Methods and results: Overall, 80 metabolic measures from the PROspective Study of Pravastatin in the Elderly at Risk (PROSPER) trial were measured by proton nuclear magnetic resonance spectroscopy (n  = 5341; 182 HFH events during 2.7‐year follow‐up). We repeated the work in FINRISK 1997 (n = 7330; 133 HFH events during 5‐year follow‐up). In PROSPER, the circulating concentrations of 13 metabolic measures were found to be significantly different in those who were later hospitalised for heart failure after correction for multiple comparisons. These included creatinine, phenylalanine, glycoprotein acetyls, 3‐hydroxybutyrate, and various high‐density lipoprotein measures. In Cox models, two metabolites were associated with risk of HFH after adjustment for clinical risk factors and N‐terminal pro‐B‐type natriuretic peptide (NT‐proBNP): phenylalanine [hazard ratio (HR) 1.29, 95% confidence interval (CI) 1.10–1.53; P  = 0.002] and acetate (HR 0.81, 95% CI 0.68–0.98; P  = 0.026).
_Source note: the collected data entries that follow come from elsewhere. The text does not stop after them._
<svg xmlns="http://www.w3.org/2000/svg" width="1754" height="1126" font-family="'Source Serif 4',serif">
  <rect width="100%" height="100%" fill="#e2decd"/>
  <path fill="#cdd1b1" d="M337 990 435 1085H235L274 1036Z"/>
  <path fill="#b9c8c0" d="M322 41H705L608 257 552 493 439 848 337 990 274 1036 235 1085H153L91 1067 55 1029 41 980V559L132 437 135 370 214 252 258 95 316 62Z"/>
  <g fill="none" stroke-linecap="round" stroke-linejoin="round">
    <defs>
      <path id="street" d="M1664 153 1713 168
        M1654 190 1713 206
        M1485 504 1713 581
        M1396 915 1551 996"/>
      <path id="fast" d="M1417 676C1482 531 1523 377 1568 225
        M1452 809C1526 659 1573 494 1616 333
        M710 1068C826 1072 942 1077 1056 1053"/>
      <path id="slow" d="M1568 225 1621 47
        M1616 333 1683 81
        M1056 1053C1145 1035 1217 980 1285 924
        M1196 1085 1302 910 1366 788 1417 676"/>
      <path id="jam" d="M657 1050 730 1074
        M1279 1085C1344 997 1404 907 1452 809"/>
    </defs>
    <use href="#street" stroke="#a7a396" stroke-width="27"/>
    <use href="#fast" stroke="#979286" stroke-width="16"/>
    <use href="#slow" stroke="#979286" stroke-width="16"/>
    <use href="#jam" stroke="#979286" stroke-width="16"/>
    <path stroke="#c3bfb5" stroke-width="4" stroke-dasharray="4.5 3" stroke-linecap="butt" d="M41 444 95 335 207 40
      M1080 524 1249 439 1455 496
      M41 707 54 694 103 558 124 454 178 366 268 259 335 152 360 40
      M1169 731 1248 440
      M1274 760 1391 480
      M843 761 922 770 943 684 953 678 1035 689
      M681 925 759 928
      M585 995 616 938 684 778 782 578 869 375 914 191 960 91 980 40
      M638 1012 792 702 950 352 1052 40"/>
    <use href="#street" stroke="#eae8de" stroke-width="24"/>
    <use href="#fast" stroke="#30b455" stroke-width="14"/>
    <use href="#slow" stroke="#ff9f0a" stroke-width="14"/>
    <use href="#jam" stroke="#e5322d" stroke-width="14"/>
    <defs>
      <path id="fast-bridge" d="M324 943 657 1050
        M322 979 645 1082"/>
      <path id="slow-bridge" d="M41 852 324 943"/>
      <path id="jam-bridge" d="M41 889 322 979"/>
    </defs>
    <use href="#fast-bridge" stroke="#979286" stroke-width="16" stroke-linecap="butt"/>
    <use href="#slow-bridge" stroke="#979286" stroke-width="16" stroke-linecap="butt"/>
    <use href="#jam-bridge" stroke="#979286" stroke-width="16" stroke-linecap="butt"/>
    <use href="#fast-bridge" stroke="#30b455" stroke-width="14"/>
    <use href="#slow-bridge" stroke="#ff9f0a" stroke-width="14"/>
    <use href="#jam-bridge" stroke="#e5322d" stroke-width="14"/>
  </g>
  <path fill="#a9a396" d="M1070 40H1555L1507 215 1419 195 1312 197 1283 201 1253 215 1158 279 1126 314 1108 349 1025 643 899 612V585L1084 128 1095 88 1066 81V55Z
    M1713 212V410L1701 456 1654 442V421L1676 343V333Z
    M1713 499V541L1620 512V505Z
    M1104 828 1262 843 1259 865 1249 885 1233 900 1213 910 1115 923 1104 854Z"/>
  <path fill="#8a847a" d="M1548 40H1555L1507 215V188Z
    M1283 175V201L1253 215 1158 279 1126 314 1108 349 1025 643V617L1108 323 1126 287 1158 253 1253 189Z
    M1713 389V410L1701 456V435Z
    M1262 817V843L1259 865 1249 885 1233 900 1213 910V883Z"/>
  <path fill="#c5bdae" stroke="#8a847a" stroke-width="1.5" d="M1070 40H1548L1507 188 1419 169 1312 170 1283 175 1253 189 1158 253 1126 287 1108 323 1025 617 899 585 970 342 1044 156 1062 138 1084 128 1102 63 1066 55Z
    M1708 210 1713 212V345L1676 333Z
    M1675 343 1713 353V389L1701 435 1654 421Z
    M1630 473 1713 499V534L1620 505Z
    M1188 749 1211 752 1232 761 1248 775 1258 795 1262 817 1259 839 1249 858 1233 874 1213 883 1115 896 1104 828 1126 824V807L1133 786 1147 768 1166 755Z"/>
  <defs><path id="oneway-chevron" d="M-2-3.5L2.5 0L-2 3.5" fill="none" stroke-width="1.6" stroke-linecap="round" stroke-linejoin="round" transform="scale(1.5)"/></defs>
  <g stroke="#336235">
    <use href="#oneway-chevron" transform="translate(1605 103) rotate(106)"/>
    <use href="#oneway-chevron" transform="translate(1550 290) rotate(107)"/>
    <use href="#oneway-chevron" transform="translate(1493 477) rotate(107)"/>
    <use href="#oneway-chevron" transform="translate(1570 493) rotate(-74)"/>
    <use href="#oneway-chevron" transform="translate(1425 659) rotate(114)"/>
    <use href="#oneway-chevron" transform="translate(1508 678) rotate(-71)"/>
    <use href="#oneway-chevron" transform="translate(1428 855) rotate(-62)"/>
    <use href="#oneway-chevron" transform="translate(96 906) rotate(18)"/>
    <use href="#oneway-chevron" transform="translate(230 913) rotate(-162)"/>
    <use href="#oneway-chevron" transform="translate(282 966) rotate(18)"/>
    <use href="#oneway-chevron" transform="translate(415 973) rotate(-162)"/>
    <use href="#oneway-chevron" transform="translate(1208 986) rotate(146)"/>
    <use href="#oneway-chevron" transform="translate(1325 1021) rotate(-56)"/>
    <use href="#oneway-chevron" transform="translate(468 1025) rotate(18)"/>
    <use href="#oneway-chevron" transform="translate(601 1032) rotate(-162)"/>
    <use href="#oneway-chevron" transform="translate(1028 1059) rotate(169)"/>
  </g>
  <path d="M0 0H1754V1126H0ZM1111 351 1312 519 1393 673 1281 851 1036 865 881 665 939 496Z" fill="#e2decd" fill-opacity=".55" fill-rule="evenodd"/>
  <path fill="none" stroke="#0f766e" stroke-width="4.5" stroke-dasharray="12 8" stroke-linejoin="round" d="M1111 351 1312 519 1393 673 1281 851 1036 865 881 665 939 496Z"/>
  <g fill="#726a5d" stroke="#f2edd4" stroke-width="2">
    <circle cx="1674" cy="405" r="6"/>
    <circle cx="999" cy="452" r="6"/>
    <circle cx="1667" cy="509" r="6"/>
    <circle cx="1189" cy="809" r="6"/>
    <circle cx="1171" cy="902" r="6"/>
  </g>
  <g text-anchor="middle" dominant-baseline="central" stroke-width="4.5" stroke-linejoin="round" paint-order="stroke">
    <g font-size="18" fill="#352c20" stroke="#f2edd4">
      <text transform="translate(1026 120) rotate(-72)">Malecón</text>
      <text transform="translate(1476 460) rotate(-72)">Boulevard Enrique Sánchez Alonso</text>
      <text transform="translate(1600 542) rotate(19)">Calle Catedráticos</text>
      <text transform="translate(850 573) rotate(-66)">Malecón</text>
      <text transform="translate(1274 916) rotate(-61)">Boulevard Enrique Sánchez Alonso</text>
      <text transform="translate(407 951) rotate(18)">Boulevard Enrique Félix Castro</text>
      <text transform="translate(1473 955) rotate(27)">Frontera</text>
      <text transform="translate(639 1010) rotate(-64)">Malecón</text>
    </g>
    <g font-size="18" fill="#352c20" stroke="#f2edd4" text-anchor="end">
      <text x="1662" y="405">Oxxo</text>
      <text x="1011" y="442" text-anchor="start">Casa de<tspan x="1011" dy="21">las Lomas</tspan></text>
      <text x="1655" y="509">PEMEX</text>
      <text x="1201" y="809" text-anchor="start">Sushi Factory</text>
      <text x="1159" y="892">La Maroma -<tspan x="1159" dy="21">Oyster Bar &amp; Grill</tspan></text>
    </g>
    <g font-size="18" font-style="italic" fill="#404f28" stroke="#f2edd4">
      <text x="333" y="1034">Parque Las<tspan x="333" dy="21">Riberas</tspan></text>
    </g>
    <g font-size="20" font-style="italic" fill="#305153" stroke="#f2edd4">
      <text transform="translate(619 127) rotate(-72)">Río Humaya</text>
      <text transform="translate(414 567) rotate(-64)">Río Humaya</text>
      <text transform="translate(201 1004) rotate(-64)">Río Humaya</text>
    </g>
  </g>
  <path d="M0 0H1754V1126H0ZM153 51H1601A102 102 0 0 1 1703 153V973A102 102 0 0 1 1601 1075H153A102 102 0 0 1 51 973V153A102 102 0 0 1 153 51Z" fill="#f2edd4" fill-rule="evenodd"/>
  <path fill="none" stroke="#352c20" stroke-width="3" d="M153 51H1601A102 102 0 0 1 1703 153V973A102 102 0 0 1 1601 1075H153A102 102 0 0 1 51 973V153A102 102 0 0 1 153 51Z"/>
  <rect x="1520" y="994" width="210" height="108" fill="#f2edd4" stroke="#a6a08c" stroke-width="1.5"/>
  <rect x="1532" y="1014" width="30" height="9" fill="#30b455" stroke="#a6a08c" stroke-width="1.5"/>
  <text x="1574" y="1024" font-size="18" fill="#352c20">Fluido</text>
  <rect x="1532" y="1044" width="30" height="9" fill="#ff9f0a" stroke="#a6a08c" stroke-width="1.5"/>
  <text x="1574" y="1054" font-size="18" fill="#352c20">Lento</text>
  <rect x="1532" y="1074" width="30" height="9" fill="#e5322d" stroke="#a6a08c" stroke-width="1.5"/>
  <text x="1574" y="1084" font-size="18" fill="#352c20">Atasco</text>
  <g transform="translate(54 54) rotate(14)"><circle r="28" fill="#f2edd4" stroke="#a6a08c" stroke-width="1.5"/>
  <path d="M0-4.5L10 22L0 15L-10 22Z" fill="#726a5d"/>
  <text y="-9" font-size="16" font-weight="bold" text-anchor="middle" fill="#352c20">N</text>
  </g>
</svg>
Both were retained in the final model after backward elimination. Compared to a model with established risk factors and NT‐proBNP, this model did not improve the C‐index but did improve the overall continuous net reclassification index (NRI 0.21; 95% CI 0.06–0.35; P = 0.007) due to improvement in classification of non‐cases (NRI 0.14; 95% CI 0.12–0.17; P < 0.001). Phenylalanine was replicated as a predictor of HFH in FINRISK 1997 (HR 1.23, 95% CI 1.03–1.48; P = 0.023).

Conclusion: Our findings identify phenylalanine as a novel predictor of incident HFH, although prediction gains are low. Further mechanistic studies appear warranted.